Исходный текст —
- - -
Если в 1950–1960-е годы служить было престижно, то в 1970–1980-е годы уклонение от призыва все менее считалась аморальным, а в 1990-х в массовом сознании, особенно молодежи больших городов, уклонение от службы становится моментом престижа, как способность личности бросить вызов государственной машине. Дело тут не в том, что «такая нынче развращенная молодежь пошла», но в изменении образа социума и требований, которые предъявляют к личности современный стиль и ритм жизни по сравнению с 1950–1980-ми годами.

В советское время армия была институциональной частью общества, что предопределяло его милитаризацию. Армия и ВПК формировали социальную макроструктуру, следовательно, отношение к армии существенно влияло на жизненный сценарий отдельного человека. Служба могла облегчить поступление в вуз или на престижное производство, получение специальности, вступление в КПСС, увеличивала трудовой стаж. Поэтому в условиях тотально унифицированного общественного уклада срочная служба не представлялась чем-то бесполезным, и в целом воспринималась как трамплин школьника во взрослую жизнь.
- - -
Извлечённые данные —
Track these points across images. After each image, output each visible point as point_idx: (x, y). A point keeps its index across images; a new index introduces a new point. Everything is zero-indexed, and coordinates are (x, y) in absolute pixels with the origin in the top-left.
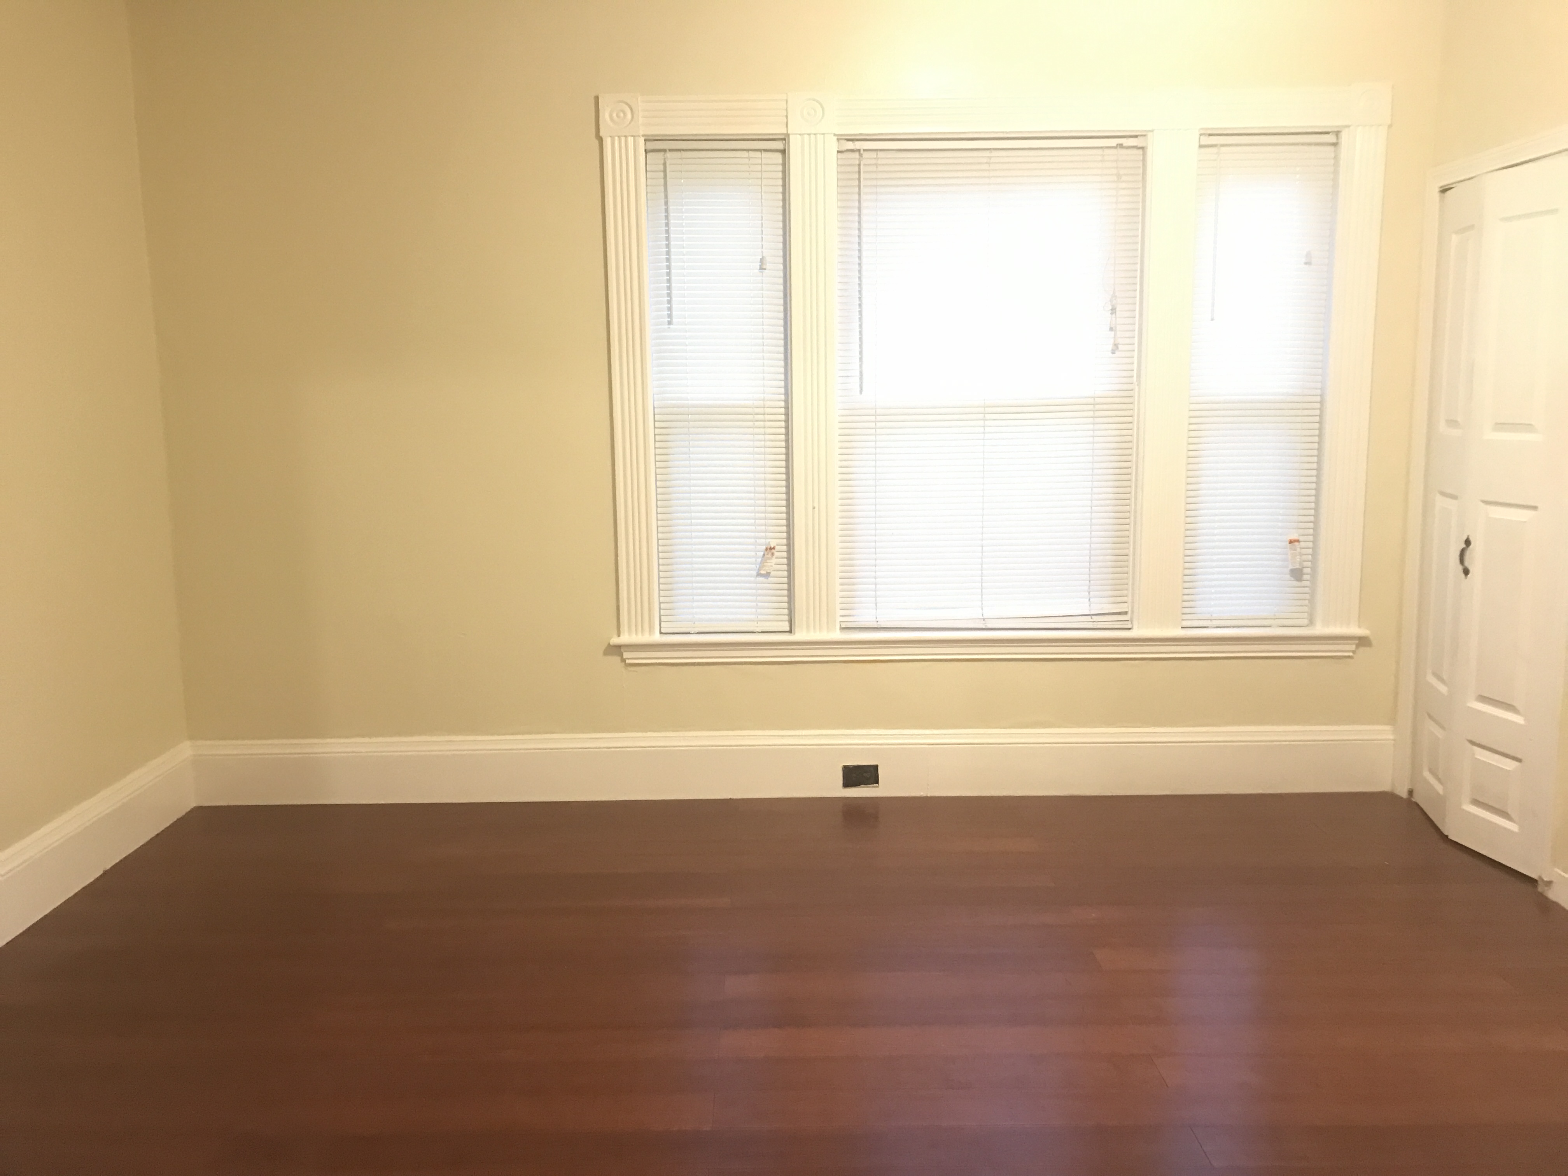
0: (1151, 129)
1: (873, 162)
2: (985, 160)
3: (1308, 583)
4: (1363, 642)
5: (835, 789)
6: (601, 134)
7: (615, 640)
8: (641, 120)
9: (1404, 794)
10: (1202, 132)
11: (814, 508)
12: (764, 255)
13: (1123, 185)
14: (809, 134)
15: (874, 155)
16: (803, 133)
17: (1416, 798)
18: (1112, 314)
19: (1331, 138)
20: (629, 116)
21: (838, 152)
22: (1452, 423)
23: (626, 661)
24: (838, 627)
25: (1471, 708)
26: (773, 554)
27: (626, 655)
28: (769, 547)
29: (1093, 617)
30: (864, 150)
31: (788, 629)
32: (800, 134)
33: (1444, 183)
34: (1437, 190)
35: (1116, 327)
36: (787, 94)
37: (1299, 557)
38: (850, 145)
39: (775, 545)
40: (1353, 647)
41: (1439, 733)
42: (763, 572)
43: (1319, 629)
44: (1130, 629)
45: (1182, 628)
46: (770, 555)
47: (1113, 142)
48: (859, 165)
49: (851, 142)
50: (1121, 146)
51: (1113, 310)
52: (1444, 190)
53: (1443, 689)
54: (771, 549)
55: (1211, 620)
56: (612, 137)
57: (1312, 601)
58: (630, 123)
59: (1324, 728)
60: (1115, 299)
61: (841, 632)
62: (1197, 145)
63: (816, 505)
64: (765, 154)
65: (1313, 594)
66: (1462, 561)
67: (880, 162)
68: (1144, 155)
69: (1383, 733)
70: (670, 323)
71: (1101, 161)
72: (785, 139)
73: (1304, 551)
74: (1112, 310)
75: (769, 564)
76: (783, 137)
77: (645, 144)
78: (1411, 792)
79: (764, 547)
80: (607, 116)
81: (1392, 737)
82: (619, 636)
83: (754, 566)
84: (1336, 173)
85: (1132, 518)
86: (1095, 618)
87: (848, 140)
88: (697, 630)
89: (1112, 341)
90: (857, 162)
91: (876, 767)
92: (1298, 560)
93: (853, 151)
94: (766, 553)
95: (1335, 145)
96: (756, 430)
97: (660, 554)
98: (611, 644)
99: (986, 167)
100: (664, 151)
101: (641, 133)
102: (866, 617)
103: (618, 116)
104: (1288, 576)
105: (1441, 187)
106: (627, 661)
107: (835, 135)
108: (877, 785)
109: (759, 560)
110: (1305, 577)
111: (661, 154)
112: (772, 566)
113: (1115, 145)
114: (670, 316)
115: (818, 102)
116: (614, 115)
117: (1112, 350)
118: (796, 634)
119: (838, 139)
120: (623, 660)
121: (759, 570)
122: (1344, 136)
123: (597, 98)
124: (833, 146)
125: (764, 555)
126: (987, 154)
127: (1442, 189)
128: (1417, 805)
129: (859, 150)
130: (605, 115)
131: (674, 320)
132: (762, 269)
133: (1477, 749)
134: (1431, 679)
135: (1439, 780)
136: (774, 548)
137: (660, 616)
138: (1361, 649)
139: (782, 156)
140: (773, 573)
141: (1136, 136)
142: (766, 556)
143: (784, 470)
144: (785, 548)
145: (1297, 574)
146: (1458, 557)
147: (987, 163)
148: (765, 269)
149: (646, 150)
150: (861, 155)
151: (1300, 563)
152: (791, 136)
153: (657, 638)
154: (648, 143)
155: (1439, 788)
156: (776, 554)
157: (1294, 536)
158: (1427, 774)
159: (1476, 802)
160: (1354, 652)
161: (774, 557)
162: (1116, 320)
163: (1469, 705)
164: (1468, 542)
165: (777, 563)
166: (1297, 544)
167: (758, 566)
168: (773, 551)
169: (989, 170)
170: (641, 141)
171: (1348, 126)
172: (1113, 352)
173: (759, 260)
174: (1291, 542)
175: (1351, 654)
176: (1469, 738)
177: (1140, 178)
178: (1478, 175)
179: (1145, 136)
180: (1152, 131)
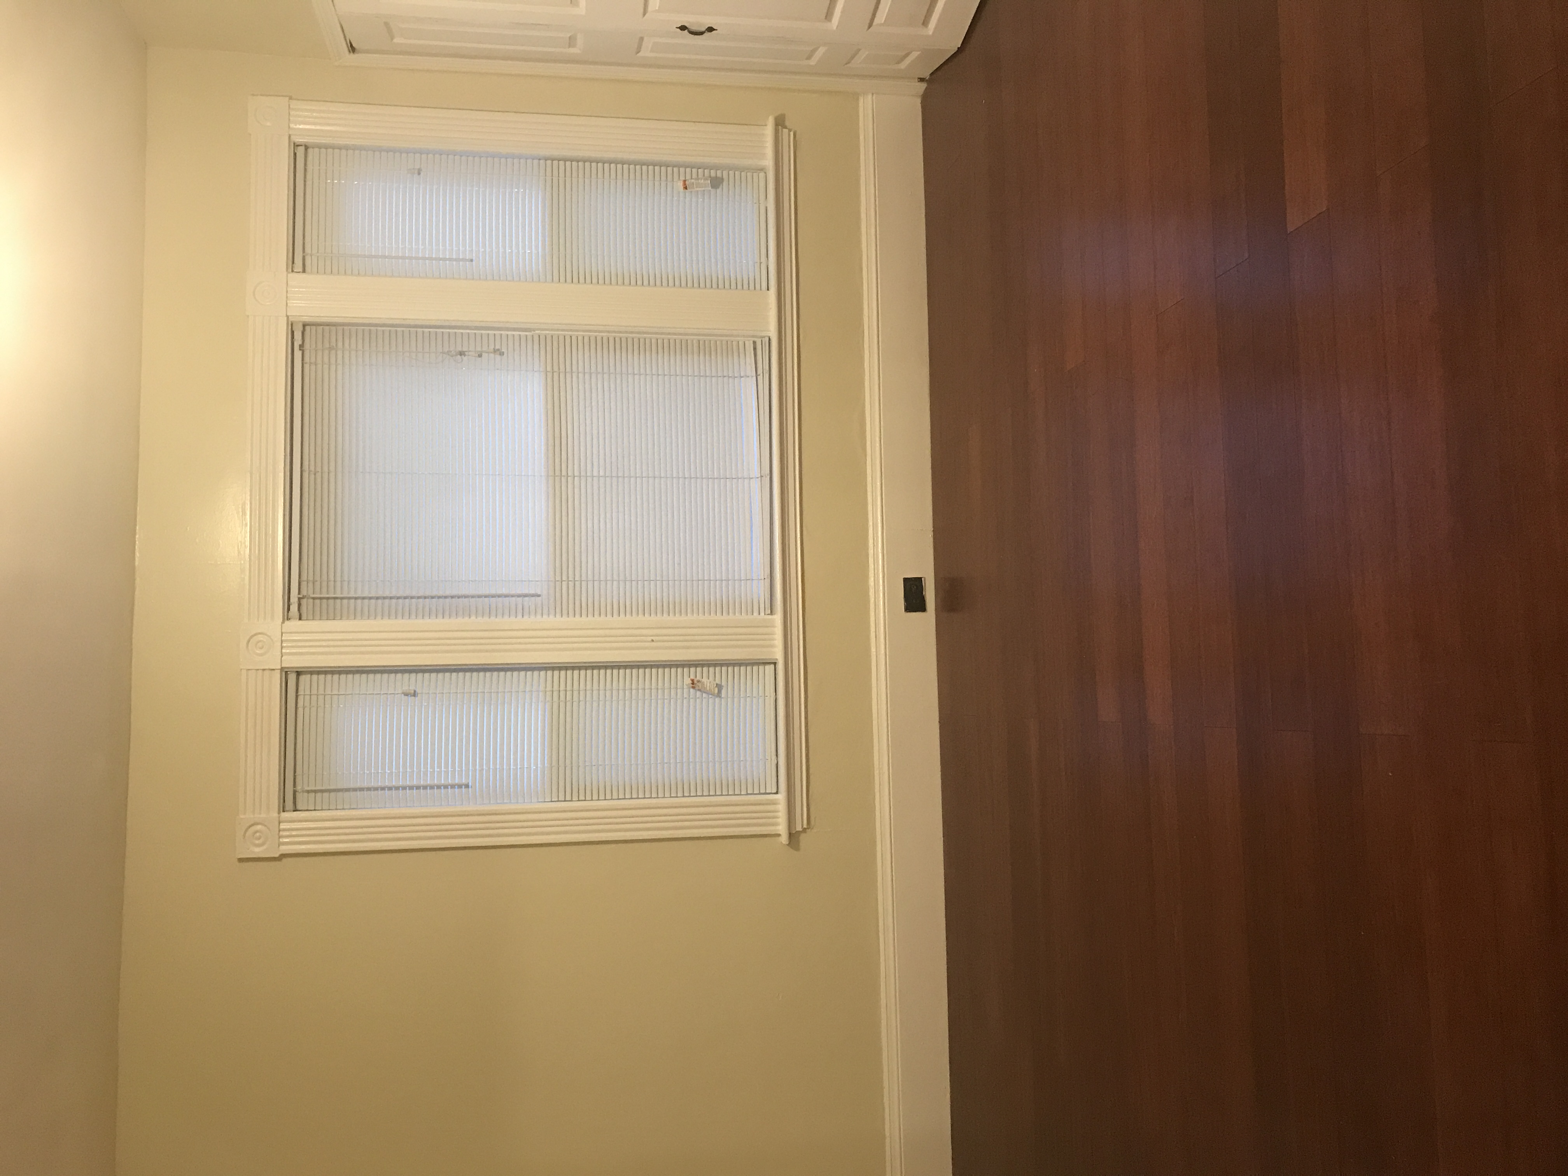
0: (286, 318)
1: (311, 585)
2: (312, 476)
3: (725, 173)
4: (780, 123)
5: (926, 620)
6: (277, 855)
7: (784, 839)
8: (263, 815)
9: (924, 85)
10: (290, 270)
11: (653, 641)
12: (400, 692)
13: (340, 344)
14: (282, 647)
15: (304, 584)
16: (280, 653)
17: (926, 75)
18: (465, 355)
19: (300, 151)
20: (259, 827)
21: (300, 619)
22: (572, 41)
23: (805, 828)
24: (770, 617)
25: (837, 26)
26: (698, 681)
27: (799, 828)
28: (692, 685)
29: (758, 373)
30: (299, 593)
31: (772, 666)
32: (282, 656)
33: (344, 48)
34: (352, 56)
35: (479, 351)
36: (241, 669)
37: (700, 181)
38: (294, 608)
39: (689, 679)
40: (786, 131)
41: (863, 55)
42: (716, 691)
43: (768, 162)
44: (769, 339)
45: (768, 290)
46: (700, 684)
47: (298, 354)
48: (314, 598)
49: (291, 606)
50: (301, 347)
51: (462, 353)
52: (352, 49)
53: (821, 51)
54: (693, 684)
55: (761, 263)
56: (280, 844)
57: (742, 169)
58: (265, 826)
59: (862, 157)
60: (451, 352)
61: (775, 614)
62: (304, 275)
63: (650, 639)
64: (301, 692)
65: (735, 168)
66: (702, 33)
67: (311, 578)
68: (308, 325)
69: (866, 105)
70: (467, 786)
71: (316, 365)
72: (285, 672)
73: (694, 176)
74: (461, 355)
75: (708, 684)
76: (284, 673)
77: (287, 811)
78: (922, 80)
79: (692, 690)
80: (257, 850)
81: (870, 96)
82: (779, 835)
83: (711, 701)
84: (333, 147)
85: (663, 336)
86: (760, 371)
87: (289, 609)
88: (774, 757)
89: (492, 355)
90: (311, 600)
91: (905, 580)
92: (702, 181)
93: (299, 605)
94: (697, 688)
95: (306, 148)
96: (575, 699)
97: (698, 794)
98: (787, 843)
99: (319, 475)
100: (295, 792)
101: (276, 815)
102: (760, 590)
103: (259, 838)
104: (719, 191)
105: (350, 52)
106: (805, 826)
107: (283, 622)
108: (923, 579)
109: (704, 695)
110: (719, 174)
111: (298, 795)
112: (710, 682)
113: (301, 352)
114: (460, 786)
115: (249, 641)
116: (257, 842)
117: (500, 355)
118: (777, 658)
119: (288, 619)
120: (804, 830)
121: (713, 694)
122: (299, 140)
123: (241, 860)
124: (294, 624)
125: (699, 690)
126: (306, 475)
127: (351, 51)
128: (932, 74)
129: (299, 599)
130: (258, 852)
131: (464, 781)
132: (415, 694)
133: (877, 21)
134: (813, 62)
135: (907, 55)
136: (693, 680)
137: (760, 794)
138: (787, 123)
139: (302, 674)
140: (718, 681)
141: (293, 332)
142: (700, 688)
143: (634, 671)
144: (692, 670)
145: (716, 183)
146: (696, 37)
147: (315, 474)
148: (415, 691)
149: (294, 811)
150: (303, 597)
151: (706, 179)
152: (283, 666)
153: (781, 797)
154: (287, 809)
155: (915, 55)
156: (699, 678)
157: (680, 184)
158: (903, 65)
159: (925, 23)
160: (790, 130)
161: (701, 680)
162: (470, 351)
163: (835, 28)
164: (683, 28)
165: (708, 678)
166: (687, 182)
167: (710, 696)
168: (695, 682)
169: (322, 473)
170: (285, 815)
171: (290, 136)
172: (502, 354)
173: (406, 697)
174: (686, 188)
175: (792, 134)
176: (867, 27)
177: (333, 328)
178: (339, 20)
179: (292, 325)
180: (288, 317)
- - -
Выполните задания —
A – Ответьте по тексту о воинской службе:
(i) Как в нем оценивается служба в 1950–1960-е годы?
(ii) Что в 1990-х стало моментом престижа в массовом сознании, особенно у молодежи больших городов?
(iii) Что, по тексту, формировали армия и ВПК в советское время?
B – Процитируйте отрывок из текста о воинской службе: от слов «Если в 1950–1960-е» до слов «с 1950–1980-ми годами.» включительно.

Выполненные задания —
A –
(i) Служить было престижно.
(ii) Уклонение от службы.
(iii) Социальную макроструктуру.

B –
Если в 1950–1960-е годы служить было престижно, то в 1970–1980-е годы уклонение от призыва все менее считалась аморальным, а в 1990-х в массовом сознании, особенно молодежи больших городов, уклонение от службы становится моментом престижа, как способность личности бросить вызов государственной машине. Дело тут не в том, что «такая нынче развращенная молодежь пошла», но в изменении образа социума и требований, которые предъявляют к личности современный стиль и ритм жизни по сравнению с 1950–1980-ми годами.